Es ist davon auszugehen, dass auch die Verantwortlichen bei Borussia dies erkannt haben und über alternative Lösungen für das kommende Spieljahr nachdenken. Dass diesen Sommer u. a. mit Weinzierl oder Hasenhüttl einige bundesligaerprobte Trainer auf den Markt zu kommen scheinen, die anderswo über Jahre hinweg beachtliche Leistungen abgeliefert haben, bessert die Aussichten für Schubert nicht unbedingt. So sehr man ihm dafür danken muss, Borussia vom Tabellenende nach oben und in jedem Fall allermindestens in sichere Tabellengefilde geführt zu haben.
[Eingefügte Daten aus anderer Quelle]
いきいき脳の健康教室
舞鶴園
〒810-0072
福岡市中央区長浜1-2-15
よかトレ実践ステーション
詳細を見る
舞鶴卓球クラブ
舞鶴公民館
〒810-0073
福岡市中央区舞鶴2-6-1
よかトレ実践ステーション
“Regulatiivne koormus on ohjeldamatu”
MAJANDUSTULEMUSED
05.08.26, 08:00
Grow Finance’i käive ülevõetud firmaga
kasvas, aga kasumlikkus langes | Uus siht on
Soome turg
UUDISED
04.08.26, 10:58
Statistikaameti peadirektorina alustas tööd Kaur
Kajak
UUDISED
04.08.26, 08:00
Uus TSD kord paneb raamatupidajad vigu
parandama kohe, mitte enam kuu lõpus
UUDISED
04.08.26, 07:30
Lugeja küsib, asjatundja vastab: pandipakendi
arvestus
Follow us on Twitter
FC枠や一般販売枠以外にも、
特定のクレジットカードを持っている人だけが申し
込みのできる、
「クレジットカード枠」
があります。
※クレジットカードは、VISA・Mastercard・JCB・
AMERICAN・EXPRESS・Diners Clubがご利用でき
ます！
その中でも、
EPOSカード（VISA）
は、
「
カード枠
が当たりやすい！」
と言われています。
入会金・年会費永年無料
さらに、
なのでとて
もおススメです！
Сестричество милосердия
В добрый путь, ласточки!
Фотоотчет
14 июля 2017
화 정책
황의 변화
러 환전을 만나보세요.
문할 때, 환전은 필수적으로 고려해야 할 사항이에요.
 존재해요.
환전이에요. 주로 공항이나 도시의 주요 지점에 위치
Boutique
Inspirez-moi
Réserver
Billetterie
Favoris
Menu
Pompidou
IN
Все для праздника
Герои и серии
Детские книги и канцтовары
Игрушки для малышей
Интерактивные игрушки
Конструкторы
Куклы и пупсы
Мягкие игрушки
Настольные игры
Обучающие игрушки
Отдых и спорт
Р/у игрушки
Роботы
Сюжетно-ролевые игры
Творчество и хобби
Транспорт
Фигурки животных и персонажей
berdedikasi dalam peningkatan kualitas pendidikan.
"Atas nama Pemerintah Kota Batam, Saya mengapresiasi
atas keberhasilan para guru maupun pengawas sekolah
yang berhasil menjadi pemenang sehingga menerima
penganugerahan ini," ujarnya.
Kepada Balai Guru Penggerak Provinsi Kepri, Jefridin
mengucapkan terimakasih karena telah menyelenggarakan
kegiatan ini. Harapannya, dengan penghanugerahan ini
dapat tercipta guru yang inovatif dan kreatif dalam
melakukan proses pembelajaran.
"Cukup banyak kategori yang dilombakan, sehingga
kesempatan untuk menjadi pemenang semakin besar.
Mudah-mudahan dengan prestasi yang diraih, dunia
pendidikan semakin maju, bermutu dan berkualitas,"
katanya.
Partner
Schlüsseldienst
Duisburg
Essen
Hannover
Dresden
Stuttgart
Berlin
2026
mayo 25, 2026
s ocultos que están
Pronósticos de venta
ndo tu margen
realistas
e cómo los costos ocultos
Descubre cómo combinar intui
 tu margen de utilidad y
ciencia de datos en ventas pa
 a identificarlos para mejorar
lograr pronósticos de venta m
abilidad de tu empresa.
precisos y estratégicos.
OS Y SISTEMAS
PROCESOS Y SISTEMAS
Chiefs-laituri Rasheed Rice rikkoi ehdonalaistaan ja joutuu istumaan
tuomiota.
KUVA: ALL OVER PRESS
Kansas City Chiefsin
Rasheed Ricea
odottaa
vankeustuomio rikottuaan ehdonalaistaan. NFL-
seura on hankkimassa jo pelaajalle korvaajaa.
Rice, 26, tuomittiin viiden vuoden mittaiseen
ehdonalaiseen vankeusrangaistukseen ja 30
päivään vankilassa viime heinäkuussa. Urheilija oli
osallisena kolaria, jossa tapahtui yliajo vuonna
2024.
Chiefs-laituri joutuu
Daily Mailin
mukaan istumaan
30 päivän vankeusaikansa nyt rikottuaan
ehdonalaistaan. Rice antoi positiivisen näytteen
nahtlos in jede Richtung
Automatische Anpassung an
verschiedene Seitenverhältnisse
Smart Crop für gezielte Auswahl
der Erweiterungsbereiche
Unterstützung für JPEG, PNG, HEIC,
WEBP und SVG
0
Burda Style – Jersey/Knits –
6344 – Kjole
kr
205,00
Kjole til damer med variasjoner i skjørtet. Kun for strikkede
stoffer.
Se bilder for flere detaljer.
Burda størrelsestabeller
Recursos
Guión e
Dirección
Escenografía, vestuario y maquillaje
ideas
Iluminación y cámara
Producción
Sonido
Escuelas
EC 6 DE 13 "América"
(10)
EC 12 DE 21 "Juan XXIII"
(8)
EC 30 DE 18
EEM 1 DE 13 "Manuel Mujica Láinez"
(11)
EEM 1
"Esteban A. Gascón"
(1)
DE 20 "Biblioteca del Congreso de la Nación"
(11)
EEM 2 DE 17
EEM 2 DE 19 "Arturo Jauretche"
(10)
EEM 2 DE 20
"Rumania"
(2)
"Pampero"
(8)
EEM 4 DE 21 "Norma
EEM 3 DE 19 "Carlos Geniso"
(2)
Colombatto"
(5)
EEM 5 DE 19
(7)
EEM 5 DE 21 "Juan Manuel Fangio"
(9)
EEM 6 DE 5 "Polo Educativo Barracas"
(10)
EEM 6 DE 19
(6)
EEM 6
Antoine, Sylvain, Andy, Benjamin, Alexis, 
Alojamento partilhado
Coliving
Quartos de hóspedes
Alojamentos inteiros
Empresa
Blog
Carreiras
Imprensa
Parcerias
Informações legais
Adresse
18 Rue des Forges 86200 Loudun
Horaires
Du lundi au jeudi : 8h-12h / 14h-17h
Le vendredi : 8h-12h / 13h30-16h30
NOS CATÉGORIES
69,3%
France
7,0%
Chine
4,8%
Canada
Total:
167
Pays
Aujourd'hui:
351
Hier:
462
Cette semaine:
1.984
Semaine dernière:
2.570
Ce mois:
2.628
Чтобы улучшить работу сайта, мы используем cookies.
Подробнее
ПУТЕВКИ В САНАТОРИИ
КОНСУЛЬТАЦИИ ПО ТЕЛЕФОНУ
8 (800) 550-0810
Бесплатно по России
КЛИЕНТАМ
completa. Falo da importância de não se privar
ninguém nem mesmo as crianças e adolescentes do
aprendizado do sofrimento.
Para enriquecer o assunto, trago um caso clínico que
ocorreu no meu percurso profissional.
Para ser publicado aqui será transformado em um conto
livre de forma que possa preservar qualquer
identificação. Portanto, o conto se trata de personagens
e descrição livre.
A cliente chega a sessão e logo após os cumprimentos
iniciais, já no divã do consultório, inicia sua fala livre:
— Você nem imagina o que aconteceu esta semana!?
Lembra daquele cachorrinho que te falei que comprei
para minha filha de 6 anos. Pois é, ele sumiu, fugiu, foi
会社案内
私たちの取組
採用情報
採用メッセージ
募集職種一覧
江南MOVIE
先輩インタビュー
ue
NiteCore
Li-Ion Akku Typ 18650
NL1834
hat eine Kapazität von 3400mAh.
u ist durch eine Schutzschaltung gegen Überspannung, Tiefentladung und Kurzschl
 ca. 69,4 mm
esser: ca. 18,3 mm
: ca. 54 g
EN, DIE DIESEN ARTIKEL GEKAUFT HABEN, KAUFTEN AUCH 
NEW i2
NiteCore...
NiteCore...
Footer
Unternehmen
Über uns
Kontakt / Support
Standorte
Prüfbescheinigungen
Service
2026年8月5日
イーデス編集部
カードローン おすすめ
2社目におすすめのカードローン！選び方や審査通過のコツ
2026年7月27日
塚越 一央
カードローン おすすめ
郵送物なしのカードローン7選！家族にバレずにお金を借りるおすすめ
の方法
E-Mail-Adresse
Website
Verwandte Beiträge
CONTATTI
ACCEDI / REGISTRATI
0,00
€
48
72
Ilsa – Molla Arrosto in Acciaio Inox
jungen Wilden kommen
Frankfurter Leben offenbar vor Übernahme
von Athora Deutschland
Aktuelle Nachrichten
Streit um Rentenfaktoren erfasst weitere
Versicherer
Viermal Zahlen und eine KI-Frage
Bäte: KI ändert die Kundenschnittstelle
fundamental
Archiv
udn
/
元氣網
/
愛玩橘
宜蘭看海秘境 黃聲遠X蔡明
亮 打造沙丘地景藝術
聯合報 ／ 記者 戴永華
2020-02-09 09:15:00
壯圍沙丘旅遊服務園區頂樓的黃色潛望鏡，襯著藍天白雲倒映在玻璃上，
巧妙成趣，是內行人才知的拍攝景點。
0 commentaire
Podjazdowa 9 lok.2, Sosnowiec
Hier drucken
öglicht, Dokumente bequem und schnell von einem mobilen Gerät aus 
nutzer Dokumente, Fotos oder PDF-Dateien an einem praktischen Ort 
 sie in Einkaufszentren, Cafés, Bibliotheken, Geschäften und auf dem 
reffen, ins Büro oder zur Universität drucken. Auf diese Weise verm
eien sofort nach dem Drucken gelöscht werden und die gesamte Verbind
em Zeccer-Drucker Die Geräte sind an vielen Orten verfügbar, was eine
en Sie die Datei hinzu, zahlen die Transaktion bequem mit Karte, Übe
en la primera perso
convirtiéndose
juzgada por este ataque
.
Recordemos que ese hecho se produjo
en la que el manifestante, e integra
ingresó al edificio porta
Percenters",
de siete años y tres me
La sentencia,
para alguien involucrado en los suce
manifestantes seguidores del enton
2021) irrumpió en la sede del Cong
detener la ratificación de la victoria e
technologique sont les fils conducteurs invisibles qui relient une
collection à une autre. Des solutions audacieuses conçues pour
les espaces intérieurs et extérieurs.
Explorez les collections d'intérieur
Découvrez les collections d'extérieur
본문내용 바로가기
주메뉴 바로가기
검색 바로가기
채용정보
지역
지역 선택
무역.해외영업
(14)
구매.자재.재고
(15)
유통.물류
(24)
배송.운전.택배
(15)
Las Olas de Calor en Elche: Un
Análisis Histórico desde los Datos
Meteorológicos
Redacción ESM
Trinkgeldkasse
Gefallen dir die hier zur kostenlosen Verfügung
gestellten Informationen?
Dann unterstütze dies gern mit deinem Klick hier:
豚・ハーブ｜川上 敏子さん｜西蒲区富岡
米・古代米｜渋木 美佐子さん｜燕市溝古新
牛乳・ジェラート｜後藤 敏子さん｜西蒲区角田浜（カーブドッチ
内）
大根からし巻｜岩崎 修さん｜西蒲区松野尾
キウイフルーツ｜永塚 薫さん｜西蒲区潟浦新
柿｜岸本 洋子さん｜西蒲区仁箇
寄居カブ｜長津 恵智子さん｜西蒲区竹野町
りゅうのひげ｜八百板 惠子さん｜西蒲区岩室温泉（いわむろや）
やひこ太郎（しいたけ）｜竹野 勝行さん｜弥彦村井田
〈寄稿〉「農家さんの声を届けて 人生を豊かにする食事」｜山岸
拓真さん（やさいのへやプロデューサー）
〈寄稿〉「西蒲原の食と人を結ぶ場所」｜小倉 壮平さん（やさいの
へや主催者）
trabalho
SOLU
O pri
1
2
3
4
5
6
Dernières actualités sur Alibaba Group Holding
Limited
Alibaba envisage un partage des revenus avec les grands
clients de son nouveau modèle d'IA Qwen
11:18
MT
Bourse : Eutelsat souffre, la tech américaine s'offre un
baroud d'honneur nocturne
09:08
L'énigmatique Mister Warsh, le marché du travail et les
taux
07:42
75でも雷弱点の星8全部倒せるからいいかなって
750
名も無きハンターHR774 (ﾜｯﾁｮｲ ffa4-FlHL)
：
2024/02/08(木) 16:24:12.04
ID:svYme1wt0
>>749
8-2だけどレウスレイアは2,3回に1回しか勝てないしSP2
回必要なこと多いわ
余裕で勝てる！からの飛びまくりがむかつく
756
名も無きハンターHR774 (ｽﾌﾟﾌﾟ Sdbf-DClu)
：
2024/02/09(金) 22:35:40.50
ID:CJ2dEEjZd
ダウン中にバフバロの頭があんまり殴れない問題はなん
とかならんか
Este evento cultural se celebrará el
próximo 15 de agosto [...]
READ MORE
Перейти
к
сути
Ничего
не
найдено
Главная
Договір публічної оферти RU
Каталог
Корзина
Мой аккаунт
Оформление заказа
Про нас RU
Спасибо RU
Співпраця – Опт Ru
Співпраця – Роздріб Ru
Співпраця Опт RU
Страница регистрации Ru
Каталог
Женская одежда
Die Verantwortlichen müssen die Zukunft des Vereins im Blick behalten und letztlich abwägen, wie aus ihrer Sicht in den kommenden Jahren der größtmögliche Erfolg erzielt werden kann. Nach den jüngsten Vorstellungen bestehen leider Zweifel, dass Schubert hierfür tatsächlich die beste Wahl sein wird.

Immerhin: Nächste Woche geht es wieder in den Borussia-Park, wo die Mannschaft zuletzt regelmäßig stark spielte. Allerdings wartet dort mit Hoffenheim ein Angstgegner und das Team der Stunde, das ähnlich wie Hannover - und streng genommen auch Borussia - unter einem älteren, ehemaligen Erfolgstrainer in Abstiegsgefahr geraten war und erst unter einem Jungtrainer wieder aufblühte.